Folgen den großen Worten auch große Taten? Die Erklärungen der künftigen Koalition lassen befürchten, dass die neue Bundesregierung ebenso entschlossen gegen Steuerbetrüger vorgehen wird wie die alte. Der Koalitionsvertrag von CDU, CSU und SPD klingt energisch: „Wir sind uns einig, dass die Bekämpfung von Steuerhinterziehung, ein wirksamer Steuervollzug und die konsequente Einhaltung der Schuldenbremse für die Sicherung der Einnahmen und der Handlungsfähigkeit des Staates unerlässlich sind.“ Vom entschlossenen Kampf gegen Finanzbetrug, Geldwäsche, Steuerhinterziehung und Terrorismusfinanzierung ist die Rede. Stellt die Koalition also endlich die richtigen Weichen?
Das dürfte man ja auch erwarten bei einem Finanzminister Wolfgang Schäuble, der mit Steuerhinterziehung seit der Parteispendenaffäre persönliche Erfahrungen hat, also voll im Thema ist. Mit Feuereifer arbeitete Schäuble am Steuerabkommen mit der Schweiz – einer Amnestie für jene, die ihr Geld lieber auf Schweizer Konten anlegen, als Steuern zu zahlen für Bildung, Sicherheit und intakte Straßen.
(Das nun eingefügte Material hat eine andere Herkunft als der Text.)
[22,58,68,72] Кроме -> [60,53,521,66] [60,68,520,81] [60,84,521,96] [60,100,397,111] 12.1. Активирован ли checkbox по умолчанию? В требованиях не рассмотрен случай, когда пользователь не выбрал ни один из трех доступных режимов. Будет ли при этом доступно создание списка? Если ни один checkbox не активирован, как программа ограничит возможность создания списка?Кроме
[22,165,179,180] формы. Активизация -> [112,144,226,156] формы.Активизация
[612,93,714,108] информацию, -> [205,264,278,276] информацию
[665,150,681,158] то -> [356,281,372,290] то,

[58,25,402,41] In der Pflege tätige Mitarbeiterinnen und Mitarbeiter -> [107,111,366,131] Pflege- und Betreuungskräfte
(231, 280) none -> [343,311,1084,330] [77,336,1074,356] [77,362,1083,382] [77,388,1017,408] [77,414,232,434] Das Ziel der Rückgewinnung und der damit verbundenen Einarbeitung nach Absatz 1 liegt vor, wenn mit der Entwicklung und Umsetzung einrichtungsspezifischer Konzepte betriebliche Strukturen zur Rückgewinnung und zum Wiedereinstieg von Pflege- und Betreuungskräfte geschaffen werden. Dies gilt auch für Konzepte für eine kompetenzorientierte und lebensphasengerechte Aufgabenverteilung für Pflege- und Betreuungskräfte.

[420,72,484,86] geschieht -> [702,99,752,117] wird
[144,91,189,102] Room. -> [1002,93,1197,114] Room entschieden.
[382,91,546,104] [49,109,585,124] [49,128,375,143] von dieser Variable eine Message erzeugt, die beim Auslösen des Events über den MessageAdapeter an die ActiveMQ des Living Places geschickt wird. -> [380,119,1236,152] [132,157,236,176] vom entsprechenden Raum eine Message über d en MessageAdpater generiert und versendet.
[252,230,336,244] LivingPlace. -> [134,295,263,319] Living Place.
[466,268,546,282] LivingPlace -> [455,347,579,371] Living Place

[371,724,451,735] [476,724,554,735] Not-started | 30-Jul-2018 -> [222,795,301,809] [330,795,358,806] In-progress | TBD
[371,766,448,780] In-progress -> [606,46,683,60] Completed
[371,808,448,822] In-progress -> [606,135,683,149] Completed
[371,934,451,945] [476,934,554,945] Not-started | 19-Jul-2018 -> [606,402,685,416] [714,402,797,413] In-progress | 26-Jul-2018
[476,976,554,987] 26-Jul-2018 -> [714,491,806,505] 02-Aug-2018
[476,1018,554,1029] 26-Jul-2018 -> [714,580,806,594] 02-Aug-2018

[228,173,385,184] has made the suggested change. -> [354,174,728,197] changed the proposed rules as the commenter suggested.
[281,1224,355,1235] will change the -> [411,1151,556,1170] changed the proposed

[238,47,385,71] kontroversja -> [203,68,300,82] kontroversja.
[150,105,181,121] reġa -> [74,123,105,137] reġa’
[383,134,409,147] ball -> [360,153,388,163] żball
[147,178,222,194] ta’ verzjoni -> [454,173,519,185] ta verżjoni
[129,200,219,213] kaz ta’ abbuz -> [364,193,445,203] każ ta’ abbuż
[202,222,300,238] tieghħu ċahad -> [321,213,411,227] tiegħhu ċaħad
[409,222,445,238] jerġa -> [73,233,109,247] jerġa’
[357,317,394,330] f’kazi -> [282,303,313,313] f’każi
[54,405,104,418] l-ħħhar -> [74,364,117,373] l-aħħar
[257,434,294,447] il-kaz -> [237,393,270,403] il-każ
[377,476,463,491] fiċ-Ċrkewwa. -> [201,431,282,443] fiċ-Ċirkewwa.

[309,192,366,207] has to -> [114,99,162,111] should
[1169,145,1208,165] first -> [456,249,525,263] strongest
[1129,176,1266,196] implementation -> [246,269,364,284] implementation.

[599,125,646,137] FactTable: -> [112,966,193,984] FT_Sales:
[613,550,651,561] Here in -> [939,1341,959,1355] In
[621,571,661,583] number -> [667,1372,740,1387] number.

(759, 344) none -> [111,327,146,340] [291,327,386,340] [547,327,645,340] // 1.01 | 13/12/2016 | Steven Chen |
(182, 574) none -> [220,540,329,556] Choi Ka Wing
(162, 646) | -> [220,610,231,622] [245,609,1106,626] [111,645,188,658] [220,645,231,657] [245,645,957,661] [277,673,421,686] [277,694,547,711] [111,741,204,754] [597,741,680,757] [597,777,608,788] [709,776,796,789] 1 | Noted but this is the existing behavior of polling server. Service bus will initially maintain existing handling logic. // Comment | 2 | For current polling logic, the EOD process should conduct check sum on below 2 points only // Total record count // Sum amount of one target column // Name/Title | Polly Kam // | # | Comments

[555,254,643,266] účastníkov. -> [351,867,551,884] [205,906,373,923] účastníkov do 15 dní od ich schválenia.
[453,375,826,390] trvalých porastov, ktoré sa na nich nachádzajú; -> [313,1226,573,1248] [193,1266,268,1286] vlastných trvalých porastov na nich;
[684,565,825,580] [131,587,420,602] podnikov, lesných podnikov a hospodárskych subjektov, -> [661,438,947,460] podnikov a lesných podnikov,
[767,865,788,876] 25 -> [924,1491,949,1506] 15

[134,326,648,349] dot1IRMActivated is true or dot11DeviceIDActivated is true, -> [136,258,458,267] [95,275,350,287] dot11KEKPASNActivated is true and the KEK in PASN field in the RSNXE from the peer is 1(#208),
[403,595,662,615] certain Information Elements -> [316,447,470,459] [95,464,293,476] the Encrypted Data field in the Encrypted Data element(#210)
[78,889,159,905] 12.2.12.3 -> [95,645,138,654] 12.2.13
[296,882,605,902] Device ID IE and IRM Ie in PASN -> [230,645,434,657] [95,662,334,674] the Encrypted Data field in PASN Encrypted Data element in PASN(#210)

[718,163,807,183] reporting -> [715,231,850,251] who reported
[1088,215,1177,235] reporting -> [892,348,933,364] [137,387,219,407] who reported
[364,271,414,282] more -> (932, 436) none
Das Abkommen hätte die Arbeit von Steuerfahndern torpediert, die jährlich ein Mehrfaches ihres Gehalts eintreiben. Es sollte auch den Einkauf von Steuer-CDs zweifelhafter Herkunft eindämmen. Letztlich scheiterten die Pläne am Widerstand der Opposition. Das büßen Steuerhinterzieher wie Uli Hoeneß. Zutreffend sagt der unterfränkische SPD-Landtagsabgeordnete Volkmar Halbleib: „Allein 1880 Selbstanzeigen von Anfang 2013 bis Ende Juli in Bayern beweisen, wie falsch das Steuerabkommen gewesen wäre und wie richtig konsequente Verfolgung von Steuerhinterziehung ist.“
Steuerfahnder brauchen die Unterstützung ihrer Vorgesetzten und der Politik: Doch im Koalitionsvertrag bleibt es bei wolkigen Absichtserklärungen. Bei den Fahndern bleiben viele Stellen unbesetzt, das heißt: immer weniger Kontrollen. Und man braucht Profis, die effektiv arbeiten können, um jene im Verborgenen operierenden Tätergruppen der organisierten Kriminalität zu fassen, die mit Drogen, Zigaretten oder Flüchtlingen Geld machen. Zöllner wie der Gewerkschaftsvertreter Frank Buckenhofer vermissen im Koalitionsvertrag Konkretes über die stärkere Vernetzung der Steuerfahndungen der Länder untereinander, über den Ausbau des Zollkriminalamtes zum „Steuer-BKA“ und das Zusammenführen der weit verstreuten Kontroll-, Fahndungs- und Ermittlungsbehörden des Zolls unter dem Dach des Zollkriminalamtes zu einer wirksamen Bundesfinanzpolizei.
Dass Italien eine gut funktionierende Guardia di Finanza hat und wir nicht, ist blamabel. Im Bundestag wurde das diskutiert – und abgebügelt, weil der Vorschlag von der Partei Die Linke kam. Dabei wäre die Vereinigung der Zollkriminalen unter einem Dach echter Bürokratieabbau: Man bräuchte nur 20 Hauptzollämter statt 43 und keine fünf Bundesfinanzdirektionen samt Präsidenten, weil zwei reichten.
Aber bei der Bewahrung solcher Pfründe beweist die Bürokratie Beharrungsvermögen und die Koalition wenig Tatkraft. So bleibt die Bekämpfung der Steuerkriminalität stecken, im politischen Niemandsland zwischen Bundesinnenminister, der für die Polizei zuständig ist, aber bei Steuerdelikten nicht tätig werden darf, und Bundesfinanzminister, der zuständig ist, aber nicht recht tätig werden will.